Playing a stereo audio buffer from memory with AVAudioEngine - ios

I am trying to play a stereo audio buffer from memory (not from a file) in my iOS app but my application crashes when I attempt to attach the AVAudioPlayerNode 'playerNode' to the AVAudioEngine 'audioEngine'. The error code that I get is as follows:
Thread 1: Exception: "required condition is false: _outputFormat.channelCount == buffer.format.channelCount"
I don't know if this due to the way I have declared the AVAudioEngine, the AVAudioPlayerNode, if there is something wrong with the buffer which I am generating, or if I am attaching the nodes incorrectly (or something else!). I have a feeling that it is something to do with how I am creating a new buffer. I am trying to make a stereo buffer from two separate 'mono' arrays, and perhaps its format is not correct.
I have declared audioEngine: AVAudioEngine! and playerNode: AVAudioPlayerNode! globally:
var audioEngine: AVAudioEngine!
var playerNode: AVAudioPlayerNode!
I then load a mono source audio file that my app is going to process (the data out of this file will not be played, it will be loaded into an array, processed and then loaded into a new buffer):
// Read audio file
let audioFileFormat = audioFile.processingFormat
let frameCount = UInt32(audioFile.length)
let audioBuffer = AVAudioPCMBuffer(pcmFormat: audioFileFormat, frameCapacity: frameCount)!
// Read audio data into buffer
do {
try audioFile.read(into: audioBuffer)
} catch let error {
print(error.localizedDescription)
}
// Convert buffer to array of floats
let input: [Float] = Array(UnsafeBufferPointer(start: audioBuffer.floatChannelData![0], count: Int(audioBuffer.frameLength)))
The array is then sent to a convolution function twice that returns a new array each time. This is because the mono source file needs to become a stereo audio buffer:
maxSignalLength = input.count + 256
let leftAudioArray: [Float] = convolve(inputAudio: input, impulse: normalisedLeftImpulse)
let rightAudioArray: [Float] = convolve(inputAudio: input, impulse: normalisedRightImpulse)
The maxSignalLength variable is currently the length of the input signal + the length of the impulse response (normalisedImpulseResponse) that is being convolved with, which at the moment is 256. This will become an appropriate variable at some point.
I then declare and load the new buffer and its format, I have a feeling that the mistake is somewhere around here as this will be the buffer that is played:
let bufferFormat = AVAudioFormat(commonFormat: .pcmFormatFloat32, sampleRate: hrtfSampleRate, channels: 2, interleaved: false)!
let outputBuffer = AVAudioPCMBuffer(pcmFormat: bufferFormat, frameCapacity: AVAudioFrameCount(maxSignalLength))!
Notice that I am not creating an interleaved buffer, I load the stereo audio data to the buffer as follows (which I think may also be wrong):
for ch in 0 ..< 2 {
for i in 0 ..< maxSignalLength {
var val: Float!

Saved data entries
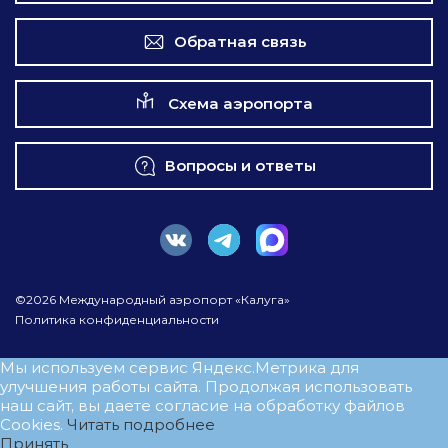
Обратная связь
Схема аэропорта
Вопросы и ответы
©2026 Международный аэропорт «Калуга»
Политика конфиденциальности
Мы используем сервис Яндекс.Метрика для
улучшения работы сайта. Продолжая использовать
наш сайт, вы даете согласие на обработку файлов
Cookies.
Читать подробнее
Принять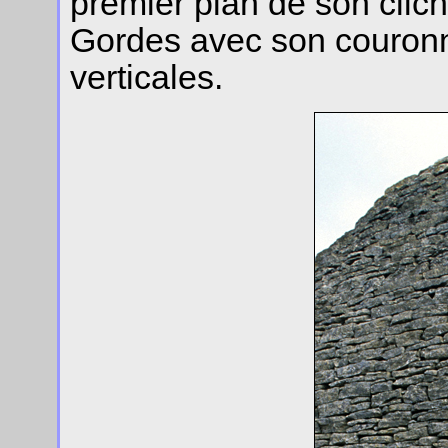
premier plan de son clich
Gordes avec son couronn
verticales.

# [Action item]
From the AVAudioEngine forum post above, extract the passage that starts at "I don't know" and runs up to and including "is not correct.", copying it word for word.

# [Expected answer]
I don't know if this due to the way I have declared the AVAudioEngine, the AVAudioPlayerNode, if there is something wrong with the buffer which I am generating, or if I am attaching the nodes incorrectly (or something else!). I have a feeling that it is something to do with how I am creating a new buffer. I am trying to make a stereo buffer from two separate 'mono' arrays, and perhaps its format is not correct.